Environment variables

Some environment variables can be configured to customize the execution. When using Python, these variables should be set before importing the ctranslate2 module, e.g.:

import os
os.environ["CT2_VERBOSE"] = "1"

import ctranslate2

Note

Boolean environment variables can be enabled with "1" or "true".

CT2_CUDA_ALLOCATOR

Allocating memory on the GPU with cudaMalloc is costly and is best avoided in high-performance code. For this reason CTranslate2 integrates caching allocators which enable a fast reuse of previously allocated buffers. The following allocators are integrated:

CT2_CUDA_ALLOW_BF16

Allow using BF16 computation on GPU even if the device does not have efficient BF16 support.

CT2_CUDA_ALLOW_FP16

Allow using FP16 computation on GPU even if the device does not have efficient FP16 support.

CT2_CUDA_TRUE_FP16_GEMM

Allow using true FP16 computation in GEMM operations. When disabled, the computation or accumulation may use FP32 instead.

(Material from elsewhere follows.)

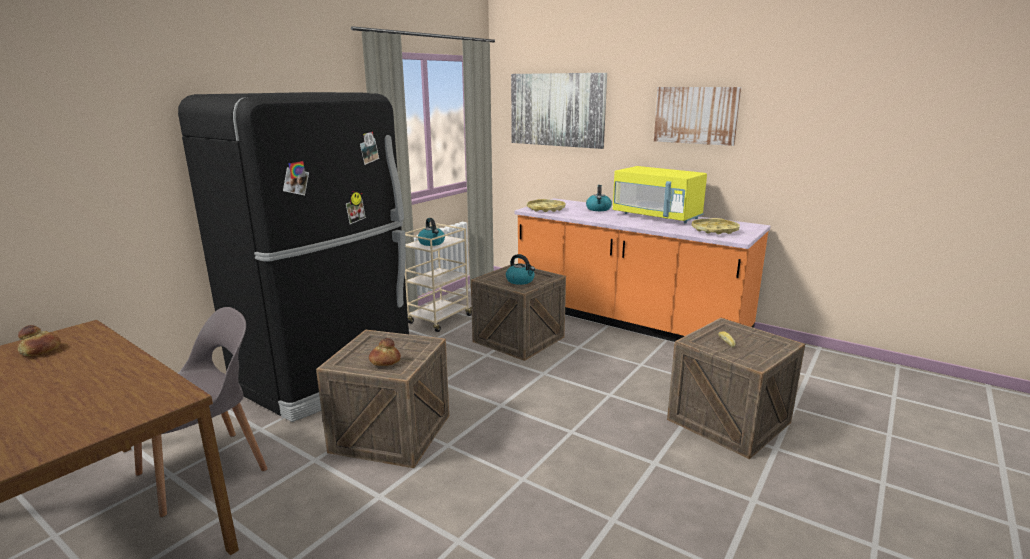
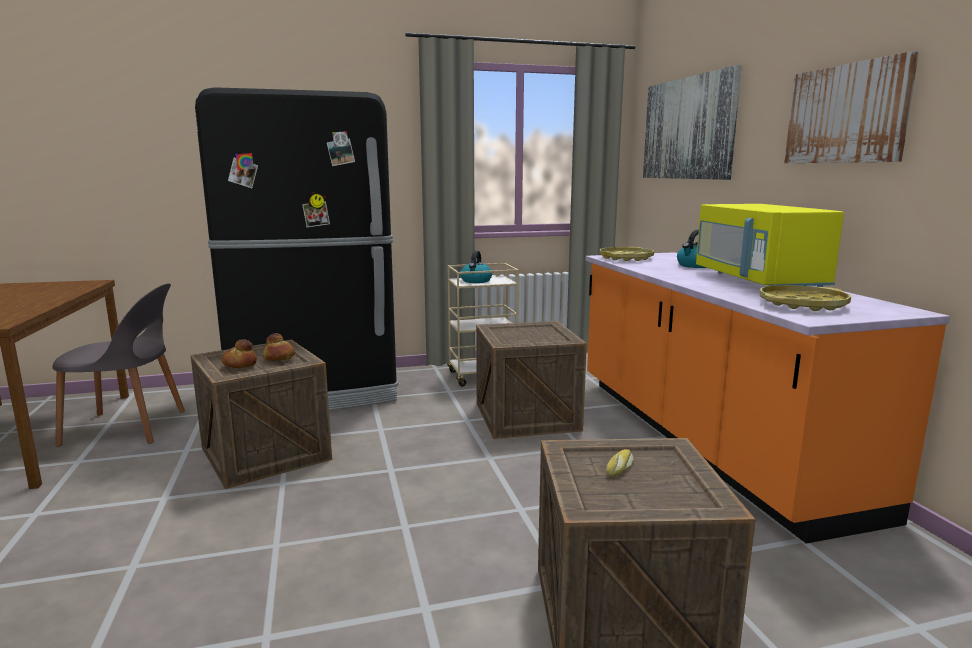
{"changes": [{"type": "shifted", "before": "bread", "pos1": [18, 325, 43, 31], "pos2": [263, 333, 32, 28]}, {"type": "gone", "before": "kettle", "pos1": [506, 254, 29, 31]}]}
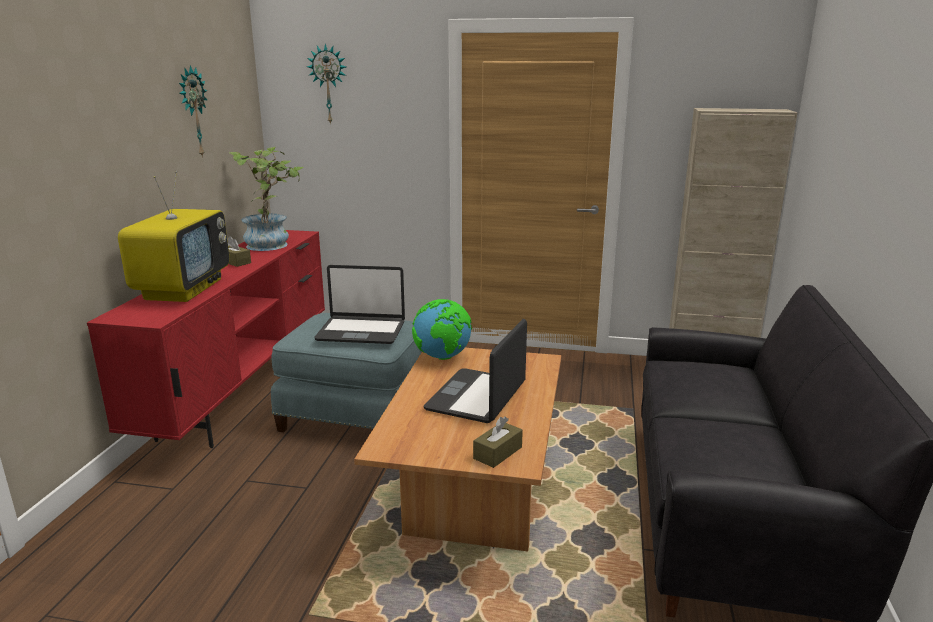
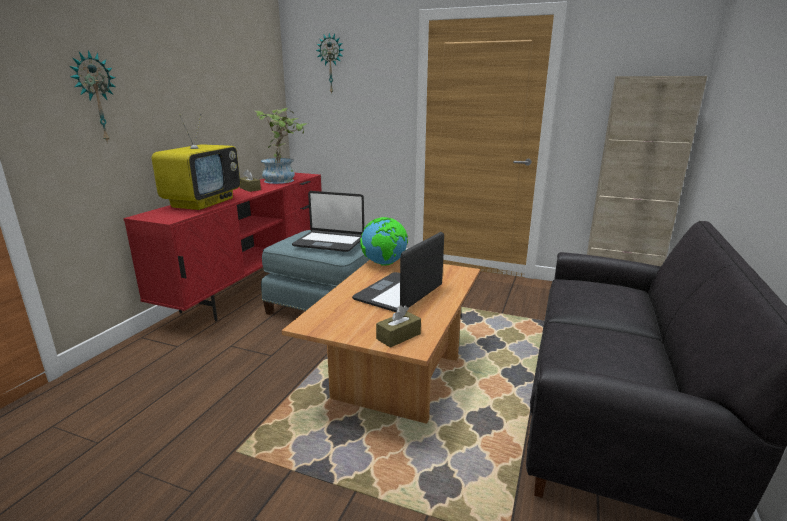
{"changes": [{"type": "shifted", "before": "wall clock", "pos1": [179, 65, 28, 93], "pos2": [69, 50, 46, 93]}]}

This flag is enabled by default, but some models may automatically disable it when they are known to work better with the increased precision.

CT2_CUDA_CACHING_ALLOCATOR_CONFIG

The cub_caching allocator can be configured to tradeoff memory usage and speed. By default, CTranslate2 uses the following values which have been selected experimentally:

  • bin_growth = 4

  • min_bin = 3

  • max_bin = 12

  • max_cached_bytes = 209715200 (200MB)

You can override these parameters with comma-separated values in the same order as the list above:

export CT2_CUDA_CACHING_ALLOCATOR_CONFIG=8,3,7,6291455

See the description of each parameter in the allocator implementation.

CT2_FORCE_CPU_ISA

Force CTranslate2 to select a specific instruction set architecture (ISA). Possible values are:

  • GENERIC

  • AVX

  • AVX2

  • AVX512

Attention

This does not impact backend libraries (such as Intel MKL) which usually have their own environment variables to configure ISA dispatching.

CT2_USE_EXPERIMENTAL_PACKED_GEMM

Enable the packed GEMM API for Intel MKL which can improve performance for single-core decoding. See Intel’s article to learn more about packed GEMM.

CT2_USE_MKL

Force CTranslate2 to use (or not) Intel MKL. By default, the runtime automatically decides whether to use Intel MKL or not based on the CPU vendor.

CT2_VERBOSE

Configure the default logs verbosity:

  • -3 = off

  • -2 = critical

  • -1 = error

  • 0 = warning (default)

  • 1 = info

  • 2 = debug

  • 3 = trace

Tip

The log level can also be controlled by API. See for example the Python function ctranslate2.set_log_level.